The mood of the exhibit is kind of heavy, but thoughtful at the same time. Tidbits of information on the history of anatomical study, dating back to the artist renderings of the Renaissance, are displayed along the walls of the giant rooms. The display also includes a wealth of quotes by famous writers and philosophers, including Nietzsche, Descartes and Shakespeare. Perhaps the most insightful quote, from Austrian writer Robert Musil, read, “Our skin is the traveling bag of our existence.”

Von Hagens developed plastination, a revolutionary method of preserving the body for anatomical study, in 1977. Through the process, fluids and soluble fats are removed from the body, treated with chemicals and replaced. They then become rigid and preserved, and suitable for museum displays. In 1993, von Hagens established the Institute of Plastination in Heidelberg, Germany.

Von Hagens visited OMSI this week to kick off the opening of the show. At a press conference Wednesday morning he was questioned about the authenticity of the body donors. He assured the inquiring media that all of the bodies in the exhibit were legitimately donated.

“It is very important that we follow the last will of the people,” von Hagens said. “I do it for education. I don’t do it for being important.”

More than 6,800 donors, including 208 Americans, have donated their bodies to be used for von Hagens’ Body World exhibits.
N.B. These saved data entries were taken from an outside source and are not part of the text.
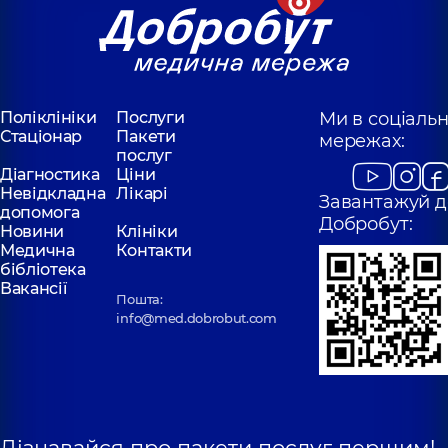
Поліклініки
Послуги
Ми в соціаль
Стаціонар
Пакети
мережах:
послуг
Діагностика
Ціни
Невідкладна
Лікарі
Завантажуй д
допомога
Добробут:
Новини
Клініки
Медична
Контакти
бібліотека
Вакансії
Пошта:
info@med.dobrobut.com
Дізнавайся про пакети послуг першим!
OMSI’s OMNIMAX Theater will show The Human Body beginning June 7 to coincide with the Body Worlds 3 exhibit. The film follows a day in the life of someone completing chores and doing everyday things, while looking at how their body functions to complete each task. Through advanced computer-generated graphics and microscopic images, along with live-action footage, the audience gets a closer look at daily body processes.

Body Worlds 3 is the newest in the series of von Hagens’ public exhibits, which have been seen by over 22 million people worldwide since the first exhibit opened in Japan in 1996. The exhibit has visited 35 cities in North America, Europe and Asia.